Exercises to complete:
1 - Answer these questions from the post about a dizzy day:
(a) Besides being dizzy, what else was wrong with Atrain when he woke up?
(b) What did the narrator carry in when Atrain needed to go to the bathroom?
(c) What did Atrain push down the hall once he began to stand?
2 - Say whether each statement agrees with the post about a dizzy day, and quote the words that decide it:
(a) The specialists know how often to expect dizzy mornings.
(b) Atrain got to school on time that morning.
(c) They read a few stories before Atrain began to stand.

Document text:
►
Monday, March 28, 2011

A Dizzy Day

This morning when Atrain awoke he wouldn’t lift his head off of his pillow. He had a tummy ache and was dizzy. LVAS vertigo was creeping up on him again. Poor kiddo. He was late for school, but I decided to go at his pace. I don’t know how often to expect dizzy mornings like this (and the specialists don’t know either), so I need to set a precedent for how to handle them. We can’t just default to the Disney Chanel.

I tried not to push him too hard, but also wanted him to know that we were still going to try to follow our schedule as planned, and to let me know if he started feeling better. We changed him into his underwear and clothes, ate breakfast on the blanket on in the living room and read scriptures all with his head glued to the floor. When he announced that he needed to go to the bathroom I carried in his port-a-potty, and held him steady while he did his business (even though he protested). I was trying to be brave. So was he. “I’m having a sick day,” he said. “You’re right,” I responded, “We’re just going to go slow.

Sooner or later he started to chipper up, occasionally holding his head up to adjust his cars or take a bite of toast. We read a few stories and then Atrain began to stand, pushing his dump truck down the hall. I exhaled. He was getting better. I asked if he would like to go to school, and told him how excited his friends would be to see him. “And Sammy will be so happy and say, ‘It’s Atrain,” he elaborated. “Yep, then Zoe will say, ‘We missed you,” I assured him. He smiled. I love that little smile.
◄
Records
►
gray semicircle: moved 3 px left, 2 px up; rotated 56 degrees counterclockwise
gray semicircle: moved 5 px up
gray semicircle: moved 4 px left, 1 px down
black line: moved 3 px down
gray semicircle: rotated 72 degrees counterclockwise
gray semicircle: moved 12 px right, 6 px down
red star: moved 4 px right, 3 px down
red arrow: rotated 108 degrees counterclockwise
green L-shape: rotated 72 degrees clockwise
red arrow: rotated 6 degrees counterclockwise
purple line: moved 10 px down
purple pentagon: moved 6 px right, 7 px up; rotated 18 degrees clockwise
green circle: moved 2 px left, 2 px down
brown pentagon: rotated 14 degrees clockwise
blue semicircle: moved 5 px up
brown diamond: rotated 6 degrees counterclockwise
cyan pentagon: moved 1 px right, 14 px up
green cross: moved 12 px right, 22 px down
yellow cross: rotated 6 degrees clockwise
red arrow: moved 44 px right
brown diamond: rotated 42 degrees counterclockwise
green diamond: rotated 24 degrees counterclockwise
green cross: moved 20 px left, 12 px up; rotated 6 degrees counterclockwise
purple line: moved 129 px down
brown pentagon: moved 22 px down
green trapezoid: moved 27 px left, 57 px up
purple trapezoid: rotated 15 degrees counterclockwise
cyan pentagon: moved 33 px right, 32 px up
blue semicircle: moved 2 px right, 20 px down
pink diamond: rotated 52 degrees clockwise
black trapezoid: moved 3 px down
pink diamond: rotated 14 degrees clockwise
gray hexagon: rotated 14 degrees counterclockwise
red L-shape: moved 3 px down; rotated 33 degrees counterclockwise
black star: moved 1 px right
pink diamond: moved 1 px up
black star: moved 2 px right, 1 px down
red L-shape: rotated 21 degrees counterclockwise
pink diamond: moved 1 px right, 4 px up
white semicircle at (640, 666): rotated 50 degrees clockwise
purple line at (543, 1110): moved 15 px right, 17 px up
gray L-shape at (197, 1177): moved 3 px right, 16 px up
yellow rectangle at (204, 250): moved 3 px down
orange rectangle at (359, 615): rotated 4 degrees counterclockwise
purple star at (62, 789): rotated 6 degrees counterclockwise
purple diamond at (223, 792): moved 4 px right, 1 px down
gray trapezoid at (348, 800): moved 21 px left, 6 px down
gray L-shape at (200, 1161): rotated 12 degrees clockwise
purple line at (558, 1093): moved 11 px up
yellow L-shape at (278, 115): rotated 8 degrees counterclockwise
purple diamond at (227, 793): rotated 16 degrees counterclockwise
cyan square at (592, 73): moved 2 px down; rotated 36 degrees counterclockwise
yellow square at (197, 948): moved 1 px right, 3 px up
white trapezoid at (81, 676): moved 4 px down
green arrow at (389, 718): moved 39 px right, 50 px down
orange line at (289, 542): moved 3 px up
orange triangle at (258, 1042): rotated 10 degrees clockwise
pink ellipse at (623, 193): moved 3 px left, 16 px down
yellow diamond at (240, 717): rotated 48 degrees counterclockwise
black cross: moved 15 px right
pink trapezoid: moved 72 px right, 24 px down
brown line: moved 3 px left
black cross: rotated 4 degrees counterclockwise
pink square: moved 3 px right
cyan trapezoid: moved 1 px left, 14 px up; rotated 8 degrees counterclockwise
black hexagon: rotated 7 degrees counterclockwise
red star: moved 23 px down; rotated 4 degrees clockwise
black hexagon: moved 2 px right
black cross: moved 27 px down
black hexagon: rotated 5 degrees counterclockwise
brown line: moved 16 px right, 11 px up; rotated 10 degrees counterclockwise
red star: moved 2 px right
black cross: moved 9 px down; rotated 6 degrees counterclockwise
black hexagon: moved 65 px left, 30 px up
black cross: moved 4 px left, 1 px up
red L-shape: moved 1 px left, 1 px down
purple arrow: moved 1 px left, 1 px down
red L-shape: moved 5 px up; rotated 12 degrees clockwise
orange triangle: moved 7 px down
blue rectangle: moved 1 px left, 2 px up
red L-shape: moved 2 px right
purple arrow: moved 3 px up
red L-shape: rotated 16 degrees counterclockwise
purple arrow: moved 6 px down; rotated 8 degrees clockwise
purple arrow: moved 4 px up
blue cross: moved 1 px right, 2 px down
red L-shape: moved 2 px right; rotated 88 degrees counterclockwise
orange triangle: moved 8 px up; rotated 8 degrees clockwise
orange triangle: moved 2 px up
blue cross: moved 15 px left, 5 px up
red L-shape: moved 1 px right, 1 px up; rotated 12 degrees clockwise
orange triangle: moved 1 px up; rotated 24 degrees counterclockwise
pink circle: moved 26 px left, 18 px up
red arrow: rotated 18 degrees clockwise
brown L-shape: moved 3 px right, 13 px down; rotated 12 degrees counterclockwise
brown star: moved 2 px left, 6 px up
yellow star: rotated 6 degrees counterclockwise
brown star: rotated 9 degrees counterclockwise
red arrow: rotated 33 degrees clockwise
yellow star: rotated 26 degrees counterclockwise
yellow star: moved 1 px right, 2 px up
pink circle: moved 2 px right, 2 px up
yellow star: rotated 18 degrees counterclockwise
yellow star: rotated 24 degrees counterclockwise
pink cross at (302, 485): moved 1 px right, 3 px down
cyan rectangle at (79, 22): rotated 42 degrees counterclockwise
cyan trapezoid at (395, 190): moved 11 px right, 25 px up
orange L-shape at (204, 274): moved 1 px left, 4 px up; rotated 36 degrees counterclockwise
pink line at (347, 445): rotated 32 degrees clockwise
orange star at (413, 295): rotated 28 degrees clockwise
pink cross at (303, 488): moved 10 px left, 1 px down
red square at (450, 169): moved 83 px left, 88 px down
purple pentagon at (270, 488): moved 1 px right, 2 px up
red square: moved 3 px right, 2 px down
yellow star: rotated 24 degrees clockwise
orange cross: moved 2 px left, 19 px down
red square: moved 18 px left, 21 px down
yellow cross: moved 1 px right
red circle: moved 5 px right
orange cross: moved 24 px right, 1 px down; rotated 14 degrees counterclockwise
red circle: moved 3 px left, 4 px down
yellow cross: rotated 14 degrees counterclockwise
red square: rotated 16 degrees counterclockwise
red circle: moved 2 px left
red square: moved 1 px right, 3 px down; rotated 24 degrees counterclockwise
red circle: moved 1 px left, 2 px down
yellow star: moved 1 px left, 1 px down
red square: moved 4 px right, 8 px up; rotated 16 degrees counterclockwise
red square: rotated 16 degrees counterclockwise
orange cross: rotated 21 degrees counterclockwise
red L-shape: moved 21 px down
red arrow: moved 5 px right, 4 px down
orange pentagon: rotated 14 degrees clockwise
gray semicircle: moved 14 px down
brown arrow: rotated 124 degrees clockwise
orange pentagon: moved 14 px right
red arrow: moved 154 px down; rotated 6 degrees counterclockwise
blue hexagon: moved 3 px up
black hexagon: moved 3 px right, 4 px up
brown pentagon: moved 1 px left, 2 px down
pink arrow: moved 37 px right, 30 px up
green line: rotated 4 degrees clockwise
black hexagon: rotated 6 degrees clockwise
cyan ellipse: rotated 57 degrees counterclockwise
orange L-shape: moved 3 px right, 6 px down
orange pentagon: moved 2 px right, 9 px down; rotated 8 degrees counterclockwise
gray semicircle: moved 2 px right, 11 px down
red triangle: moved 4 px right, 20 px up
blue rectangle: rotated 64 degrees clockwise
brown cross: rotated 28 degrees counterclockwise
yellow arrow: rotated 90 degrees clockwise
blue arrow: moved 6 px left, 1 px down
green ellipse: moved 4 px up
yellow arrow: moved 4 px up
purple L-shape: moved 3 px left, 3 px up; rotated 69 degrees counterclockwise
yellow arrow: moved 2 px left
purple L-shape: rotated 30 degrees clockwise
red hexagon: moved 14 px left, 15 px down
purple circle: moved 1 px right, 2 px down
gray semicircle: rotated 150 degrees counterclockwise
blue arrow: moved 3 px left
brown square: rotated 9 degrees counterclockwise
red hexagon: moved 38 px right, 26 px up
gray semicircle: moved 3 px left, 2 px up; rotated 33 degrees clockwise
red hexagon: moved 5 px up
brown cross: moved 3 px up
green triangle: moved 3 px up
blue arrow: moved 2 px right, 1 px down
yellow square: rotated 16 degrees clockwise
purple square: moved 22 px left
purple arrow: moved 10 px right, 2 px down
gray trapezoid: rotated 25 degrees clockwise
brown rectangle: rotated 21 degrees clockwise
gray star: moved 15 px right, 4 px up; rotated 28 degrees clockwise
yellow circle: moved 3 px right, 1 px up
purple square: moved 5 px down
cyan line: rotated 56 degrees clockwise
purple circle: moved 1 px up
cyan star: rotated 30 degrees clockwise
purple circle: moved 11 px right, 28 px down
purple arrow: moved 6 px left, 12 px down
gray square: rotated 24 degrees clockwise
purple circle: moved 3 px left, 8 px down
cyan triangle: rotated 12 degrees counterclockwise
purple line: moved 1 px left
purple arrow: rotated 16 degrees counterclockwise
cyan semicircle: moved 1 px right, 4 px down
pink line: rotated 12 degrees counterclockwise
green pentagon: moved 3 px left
◄
Solutions below:
1 -
(a) He had a tummy ache.
(b) His port-a-potty.
(c) His dump truck.

2 -
(a) No: "(and the specialists don’t know either)"
(b) No: "He was late for school"
(c) Yes: "We read a few stories and then Atrain began to stand"